# Directions
Render the lines from the one containing "A SINGLE SHAMPOO" through the last line as a Markdown table with the columns Row and Line, one numbered row per line, skipping any blank lines.

===== Given information

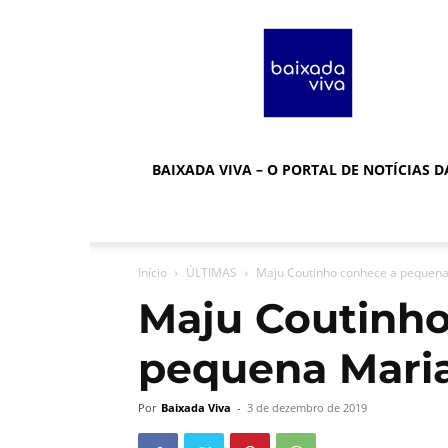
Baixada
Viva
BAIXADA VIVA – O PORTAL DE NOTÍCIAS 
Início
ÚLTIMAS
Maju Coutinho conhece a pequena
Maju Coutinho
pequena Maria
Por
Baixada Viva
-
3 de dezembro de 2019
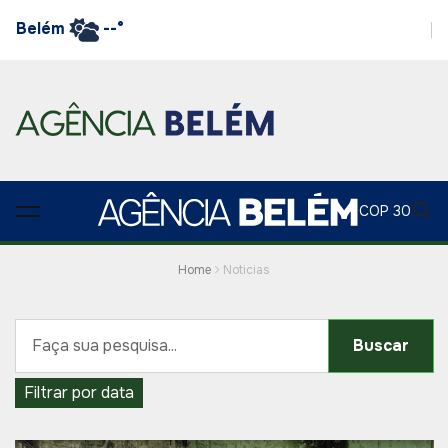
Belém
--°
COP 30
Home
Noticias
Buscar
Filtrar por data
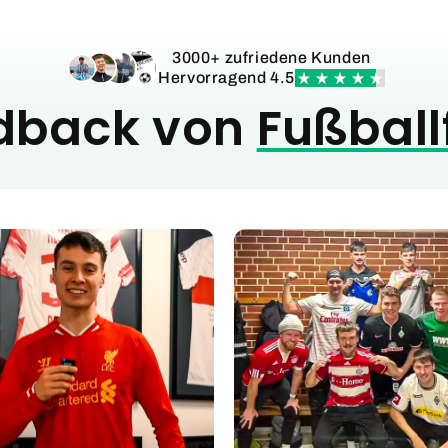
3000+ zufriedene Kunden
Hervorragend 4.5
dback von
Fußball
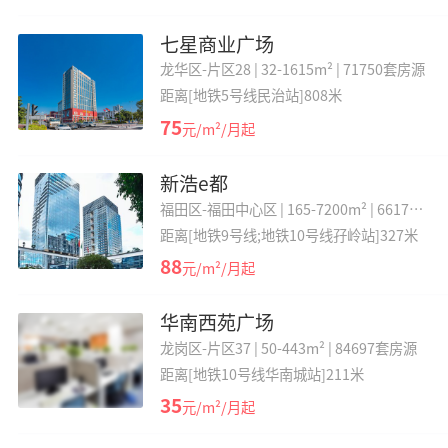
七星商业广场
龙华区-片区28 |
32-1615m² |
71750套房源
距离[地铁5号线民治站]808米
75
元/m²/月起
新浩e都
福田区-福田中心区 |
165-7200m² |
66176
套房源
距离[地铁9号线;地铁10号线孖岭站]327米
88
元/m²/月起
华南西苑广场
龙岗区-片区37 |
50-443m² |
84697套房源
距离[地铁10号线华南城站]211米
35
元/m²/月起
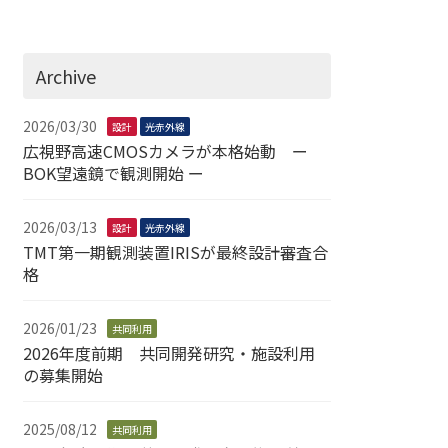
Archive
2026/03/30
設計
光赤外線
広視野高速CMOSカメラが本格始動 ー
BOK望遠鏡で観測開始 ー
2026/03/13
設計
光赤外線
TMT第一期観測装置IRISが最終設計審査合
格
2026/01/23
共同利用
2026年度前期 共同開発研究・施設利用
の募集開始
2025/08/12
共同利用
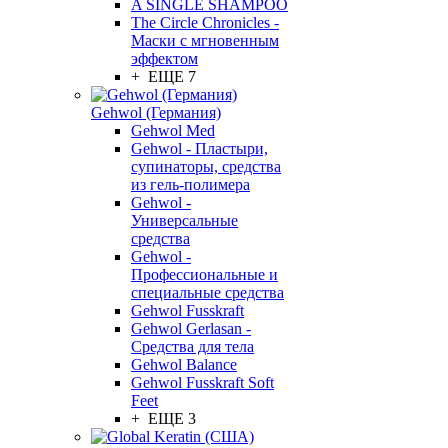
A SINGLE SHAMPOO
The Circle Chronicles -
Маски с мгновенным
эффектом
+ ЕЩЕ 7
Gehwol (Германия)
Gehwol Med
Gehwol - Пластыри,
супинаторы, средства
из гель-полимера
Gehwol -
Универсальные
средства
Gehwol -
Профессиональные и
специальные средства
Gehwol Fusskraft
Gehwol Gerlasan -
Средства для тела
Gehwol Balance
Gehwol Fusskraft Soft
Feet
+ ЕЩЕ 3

==========

# Answer area
| Row | Line |
|---|---|
| 1 | A SINGLE SHAMPOO |
| 2 | The Circle Chronicles - |
| 3 | Маски с мгновенным |
| 4 | эффектом |
| 5 | + ЕЩЕ 7 |
| 6 | Gehwol (Германия) |
| 7 | Gehwol Med |
| 8 | Gehwol - Пластыри, |
| 9 | супинаторы, средства |
| 10 | из гель-полимера |
| 11 | Gehwol - |
| 12 | Универсальные |
| 13 | средства |
| 14 | Gehwol - |
| 15 | Профессиональные и |
| 16 | специальные средства |
| 17 | Gehwol Fusskraft |
| 18 | Gehwol Gerlasan - |
| 19 | Средства для тела |
| 20 | Gehwol Balance |
| 21 | Gehwol Fusskraft Soft |
| 22 | Feet |
| 23 | + ЕЩЕ 3 |